French romantic comedy is ode to Woody Allen

Alice Taglioni and Patrick Bruel star in ‘Paris-Manhattan,’ part of this year’s St. Louis Jewish Film Festival.  

By Ellen Futterman, Editor

Charming and breezy, but lacking any substance or bite, “Paris Manhattan” is writer-director Sophie Lellouche’s homage to her filmmaker idol, Woody Allen. The romantic comedy centers on Alice (Alice Taglioni), a thirtysomething pharmacist from a loving but off-center Jewish French family. 

Though Alice is drop-dead gorgeous and has a quirky, likeable personality, true love somehow has eluded her. The only man she idolizes is Allen, whose giant poster looms large in her bedroom. In scenes slightly reminiscent of “Play It Again, Sam,” the Wood Man answers Alice’s questions about life, love and existentialism in cleverly executed sound bytes from his previous movies.

One night Alice meets Victor (Patrick Bruel), a security genius who seems able to crack open everything except Alice’s heart. That part looks to belong to new boyfriend Vincent, who, as several friends and family note, seems too good to be true.

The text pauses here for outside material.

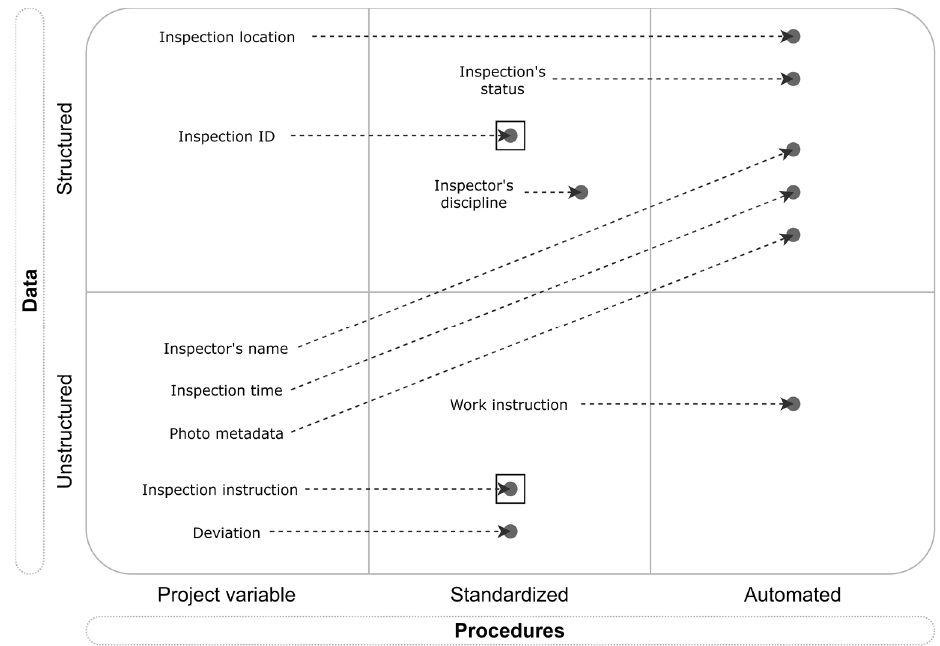
Figure 3. Transformation of data creation and data entry structures and procedures.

Of course this being rom-com territory, it’s just a matter of time before Alice realizes what the rest of us already know. Unfortunately, the twists and turns leading up to that inevitability aren’t particularly inspired, or as it is, funny. But thanks to an appealing cast and a film that runs only 76 minutes, “Paris Manhattan” turns out to be a nice place to visit.